Outro fator importante a considerar quando se investiga a natureza do preconceito é o medo. Os grupos humanos vivem com medo um dos outros sem que se possa esclarecer, muitas vezes, a sua origem ou as suas razões. Os grupos representam, uns para os outros, perigo em potencial. Geralmente, procura-se um "culpado", o grupo que teria dado início a essa onda de medo recíproca.
Ocorre que, como bem aponta Elias, procurar o início de um conflito é geralmente inútil, pois no encontro de dois pontos em movimento não há como se estabelecer o seu ponto de partida. Daí porque essa não é uma forma apropriada de enfrentar a questão. Tais questões permanecem, assim, como tópicos a serem enfrentados numa análise mais profunda das relações entre os diversos grupos.
No "Posfácio à Edição Alemã", inserido na edição brasileira, Elias faz menção de duas situações nas quais a relação estabelecidos-outsiders pode ser considerada paradigmática: o nazismo e as organizações racistas do tipo Ku-Klux-Klan. O movimento nazista, diz Elias, "foi um bom exemplo para um modelo de relação que é possível achar no mundo todo. Ele eleva a si próprio ao coroamento da humanidade, ao tipo humano mais valioso, que é convocado pela natureza para dominar todo os outros grupos. Os judeus eram considerados como contraponto, como parte menos valiosa da humanidade".
A reflexão em torno do nazismo é uma recorrente na obra de Elias.
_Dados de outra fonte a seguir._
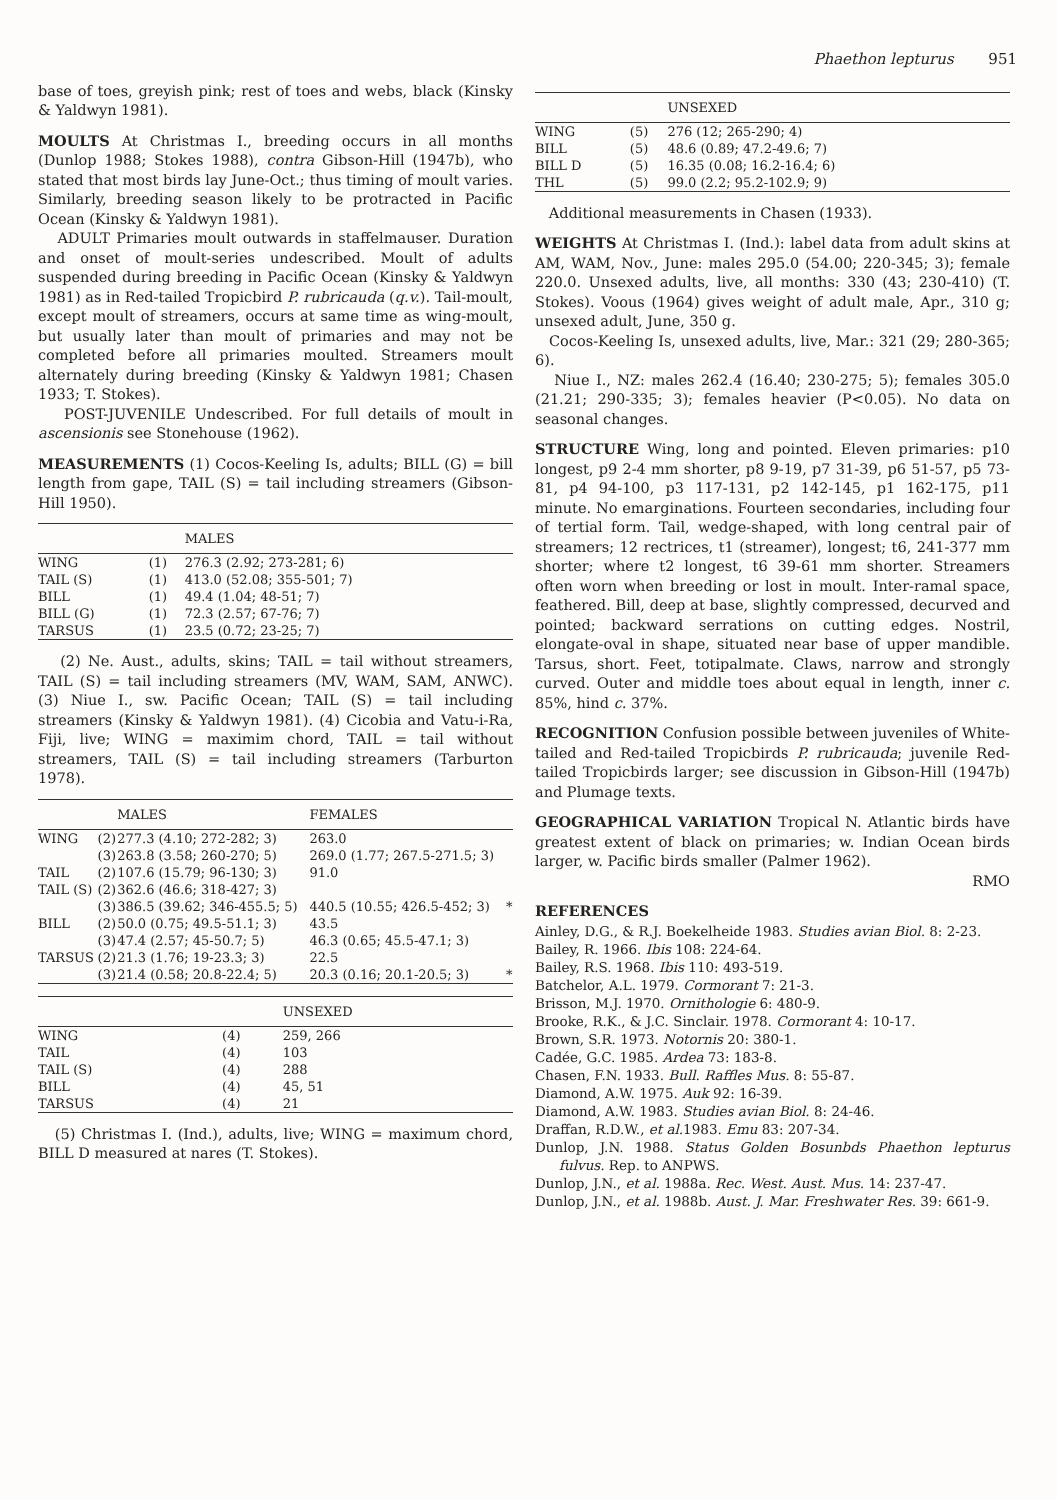Phaethon lepturus 951
base of toes, greyish pink; rest of toes and webs, black (Kinsky & Yaldwyn 1981).
MOULTS At Christmas I., breeding occurs in all months (Dunlop 1988; Stokes 1988), contra Gibson-Hill (1947b), who stated that most birds lay June-Oct.; thus timing of moult varies. Similarly, breeding season likely to be protracted in Pacific Ocean (Kinsky & Yaldwyn 1981).
ADULT Primaries moult outwards in staffelmauser. Duration and onset of moult-series undescribed. Moult of adults suspended during breeding in Pacific Ocean (Kinsky & Yaldwyn 1981) as in Red-tailed Tropicbird P. rubricauda (q.v.). Tail-moult, except moult of streamers, occurs at same time as wing-moult, but usually later than moult of primaries and may not be completed before all primaries moulted. Streamers moult alternately during breeding (Kinsky & Yaldwyn 1981; Chasen 1933; T. Stokes).
POST-JUVENILE Undescribed. For full details of moult in ascensionis see Stonehouse (1962).
MEASUREMENTS (1) Cocos-Keeling Is, adults; BILL (G) = bill length from gape, TAIL (S) = tail including streamers (Gibson-Hill 1950).
| | | MALES |
| --- | --- | --- |
| WING | (1) | 276.3 (2.92; 273-281; 6) |
| TAIL (S) | (1) | 413.0 (52.08; 355-501; 7) |
| BILL | (1) | 49.4 (1.04; 48-51; 7) |
| BILL (G) | (1) | 72.3 (2.57; 67-76; 7) |
| TARSUS | (1) | 23.5 (0.72; 23-25; 7) |
(2) Ne. Aust., adults, skins; TAIL = tail without streamers, TAIL (S) = tail including streamers (MV, WAM, SAM, ANWC). (3) Niue I., sw. Pacific Ocean; TAIL (S) = tail including streamers (Kinsky & Yaldwyn 1981). (4) Cicobia and Vatu-i-Ra, Fiji, live; WING = maximim chord, TAIL = tail without streamers, TAIL (S) = tail including streamers (Tarburton 1978).
| | | MALES | FEMALES | |
| --- | --- | --- | --- | --- |
| WING | (2) | 277.3 (4.10; 272-282; 3) | 263.0 | |
| | (3) | 263.8 (3.58; 260-270; 5) | 269.0 (1.77; 267.5-271.5; 3) | |
| TAIL | (2) | 107.6 (15.79; 96-130; 3) | 91.0 | |
| TAIL (S) | (2) | 362.6 (46.6; 318-427; 3) | | |
| | (3) | 386.5 (39.62; 346-455.5; 5) | 440.5 (10.55; 426.5-452; 3) | * |
| BILL | (2) | 50.0 (0.75; 49.5-51.1; 3) | 43.5 | |
| | (3) | 47.4 (2.57; 45-50.7; 5) | 46.3 (0.65; 45.5-47.1; 3) | |
| TARSUS | (2) | 21.3 (1.76; 19-23.3; 3) | 22.5 | |
| | (3) | 21.4 (0.58; 20.8-22.4; 5) | 20.3 (0.16; 20.1-20.5; 3) | * |
| | | UNSEXED |
| --- | --- | --- |
| WING | (4) | 259, 266 |
| TAIL | (4) | 103 |
| TAIL (S) | (4) | 288 |
| BILL | (4) | 45, 51 |
| TARSUS | (4) | 21 |
(5) Christmas I. (Ind.), adults, live; WING = maximum chord, BILL D measured at nares (T. Stokes).
| | | UNSEXED |
| --- | --- | --- |
| WING | (5) | 276 (12; 265-290; 4) |
| BILL | (5) | 48.6 (0.89; 47.2-49.6; 7) |
| BILL D | (5) | 16.35 (0.08; 16.2-16.4; 6) |
| THL | (5) | 99.0 (2.2; 95.2-102.9; 9) |
Additional measurements in Chasen (1933).
WEIGHTS At Christmas I. (Ind.): label data from adult skins at AM, WAM, Nov., June: males 295.0 (54.00; 220-345; 3); female 220.0. Unsexed adults, live, all months: 330 (43; 230-410) (T. Stokes). Voous (1964) gives weight of adult male, Apr., 310 g; unsexed adult, June, 350 g.
Cocos-Keeling Is, unsexed adults, live, Mar.: 321 (29; 280-365; 6).
Niue I., NZ: males 262.4 (16.40; 230-275; 5); females 305.0 (21.21; 290-335; 3); females heavier (P<0.05). No data on seasonal changes.
STRUCTURE Wing, long and pointed. Eleven primaries: p10 longest, p9 2-4 mm shorter, p8 9-19, p7 31-39, p6 51-57, p5 73-81, p4 94-100, p3 117-131, p2 142-145, p1 162-175, p11 minute. No emarginations. Fourteen secondaries, including four of tertial form. Tail, wedge-shaped, with long central pair of streamers; 12 rectrices, t1 (streamer), longest; t6, 241-377 mm shorter; where t2 longest, t6 39-61 mm shorter. Streamers often worn when breeding or lost in moult. Inter-ramal space, feathered. Bill, deep at base, slightly compressed, decurved and pointed; backward serrations on cutting edges. Nostril, elongate-oval in shape, situated near base of upper mandible. Tarsus, short. Feet, totipalmate. Claws, narrow and strongly curved. Outer and middle toes about equal in length, inner c. 85%, hind c. 37%.
RECOGNITION Confusion possible between juveniles of White-tailed and Red-tailed Tropicbirds P. rubricauda; juvenile Red-tailed Tropicbirds larger; see discussion in Gibson-Hill (1947b) and Plumage texts.
GEOGRAPHICAL VARIATION Tropical N. Atlantic birds have greatest extent of black on primaries; w. Indian Ocean birds larger, w. Pacific birds smaller (Palmer 1962).
RMO
REFERENCES
Ainley, D.G., & R.J. Boekelheide 1983. Studies avian Biol. 8: 2-23.
Bailey, R. 1966. Ibis 108: 224-64.
Bailey, R.S. 1968. Ibis 110: 493-519.
Batchelor, A.L. 1979. Cormorant 7: 21-3.
Brisson, M.J. 1970. Ornithologie 6: 480-9.
Brooke, R.K., & J.C. Sinclair. 1978. Cormorant 4: 10-17.
Brown, S.R. 1973. Notornis 20: 380-1.
Cadée, G.C. 1985. Ardea 73: 183-8.
Chasen, F.N. 1933. Bull. Raffles Mus. 8: 55-87.
Diamond, A.W. 1975. Auk 92: 16-39.
Diamond, A.W. 1983. Studies avian Biol. 8: 24-46.
Draffan, R.D.W., et al. 1983. Emu 83: 207-34.
Dunlop, J.N. 1988. Status Golden Bosunbds Phaethon lepturus fulvus. Rep. to ANPWS.
Dunlop, J.N., et al. 1988a. Rec. West. Aust. Mus. 14: 237-47.
Dunlop, J.N., et al. 1988b. Aust. J. Mar. Freshwater Res. 39: 661-9.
Nada mais natural, visto ser o resultado de suas próprias convicções, segundo as quais o destino social de um grupo tem reflexos no comportamento do indivíduo e na consciência do "eu". É o próprio Elias que, em Elias por ele mesmo (ainda não traduzido no Brasil), reconhece que as experiências relacionadas à sua condição de judeu na Alemanha - estar ligado culturalmente à Alemanha, mas ao mesmo tempo inserido num grupo social menosprezado, cujo destino social teria reflexos em seu comportamento bem como na consciência que tinha de si mesmo - foram, em muitos aspectos, inseridas na teoria sociológica dos estabelecidos e outsiders.
A questão da auto-imagem assume importância fundamental na análise do nazismo. A incerteza alemã em relação a seu status, se comparado com o das demais nações européias, foi uma constante até 1870, acarretando uma fragilidade para a identidade alemã, assim como para a certeza do seu status. Daí porque os judeus, considerados outsiders, causavam tanta irritação. Na falta de certeza em relação à auto-imagem do próprio grupo, tudo que, de algum modo, fosse diferente poderia colocar em risco a sua identidade e o seu próprio valor. Hannah Arendt , ao analisar o papel da propaganda nazista em Origens do Totalitarismo, também apontara para o fato de que a propaganda havia transformado o anti-semitismo em um princípio de autodefinição. A propaganda fornecia à massa de indivíduos atomizados, indefiníveis, instáveis e fúteis, um meio de autodefinição e identificação que restaurava em parte o respeito por si mesmos, criando uma estabilidade fictícia.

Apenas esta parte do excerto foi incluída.